La palabra 'police' aparece en los siguientes documentos:
 - pg10676.txt
 - pg10681.txt
 - pg1184.txt
 - pg1259.txt
 - pg1400.txt
 - pg145.txt
 - pg1661.txt
 - pg1727.txt
 - pg174.txt
 - pg19694.txt
 - pg19926.txt
 - pg2160.txt
 - pg244.txt
 - pg2554.txt
 - pg2581.txt
 - pg2600.txt
 - pg2641.txt
 - pg2701.txt
 - pg27827.txt
 - pg28054.txt
 - pg2814.txt
 - pg2852.txt
 - pg28556.txt
 - pg29870.txt
 - pg30254.txt
 - pg345.txt
 - pg37106.txt
 - pg3825.txt
 - pg39407.txt
 - pg40438.txt
 - pg408.txt
 - pg43.txt
 - pg4300.txt
 - pg4363.txt
 - pg514.txt
 - pg5197.txt
 - pg52862.txt
 - pg600.txt
 - pg64317.txt
 - pg6761.txt
 - pg67979.txt
 - pg73442.txt
 - pg76.txt
 - pg844.txt
 - pg98.txt
Number of documents found: 45


## Evaluation Criteria
- **Correctness**: The Boolean search implementation should correctly interpret and process the queries according to the Boolean logic.
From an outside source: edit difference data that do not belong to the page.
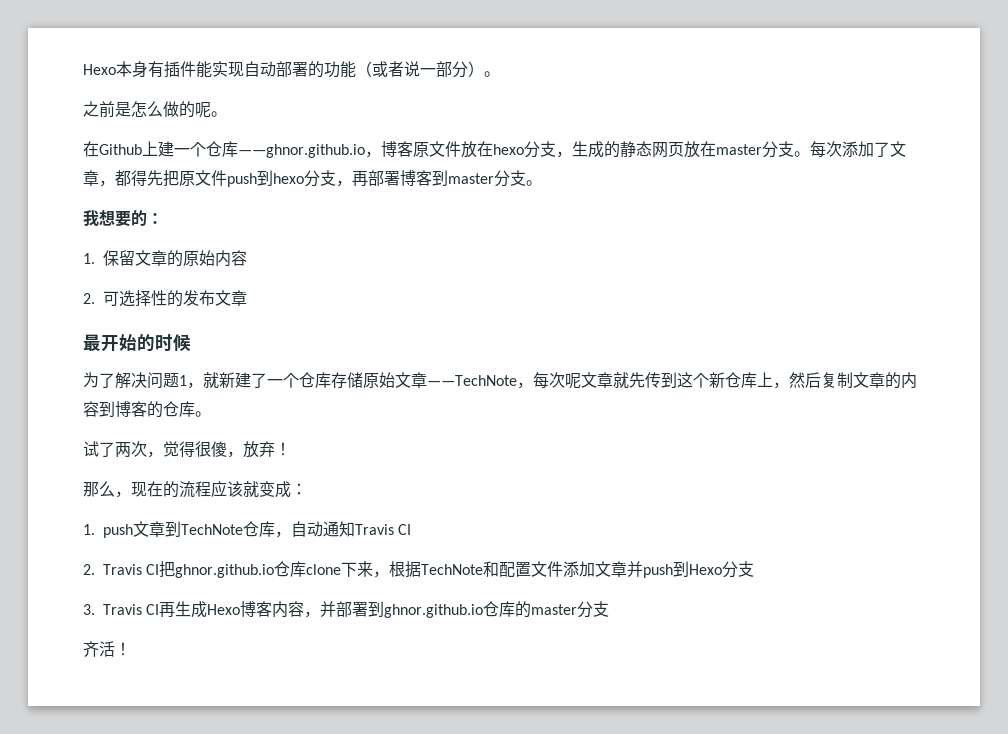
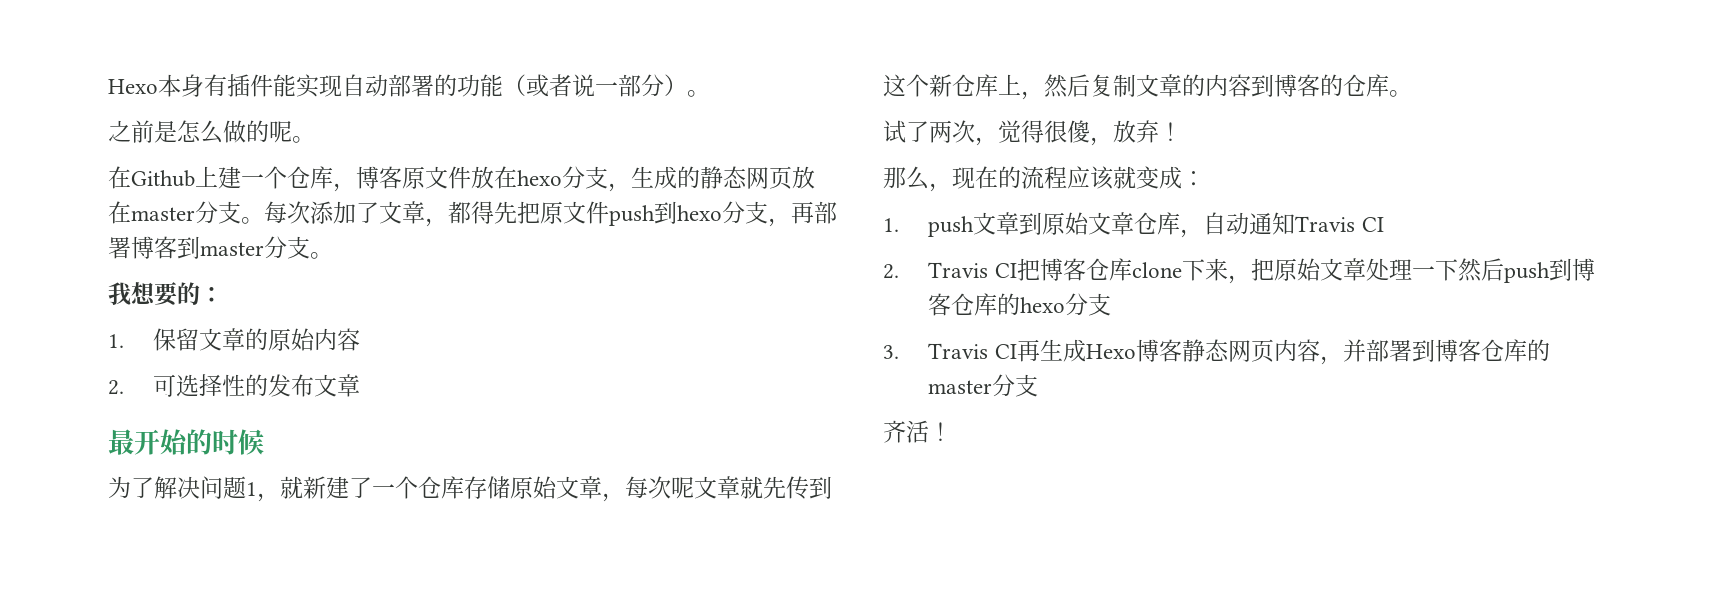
[238,144,365,158] ——ghnor.github.io -> (333, 177) none
[427,375,517,386] ——TechNote -> (602, 487) none
[181,524,244,535] TechNote -> [1042,212,1135,235] 原始文章
[175,564,275,578] ghnor.github.io -> [1039,258,1086,281] 博客
[389,561,723,578] 根据TechNote和配置文件添加文章并push到Hexo -> [1250,258,1595,283] [928,293,1066,316] 把原始文章处理一下然后push到博客仓库的hexo
(273, 609) none -> [1181,339,1274,362] 静态网页
[384,604,484,618] ghnor.github.io -> [1434,339,1481,362] 博客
- **Efficiency**: Consider the efficiency of your search process, especially as the complexity of queries increases.
- **User Experience**: Ensure that the interface for inputting queries and viewing results is user-friendly.

This exercise will deepen your understanding of how search engines process and respond to user queries.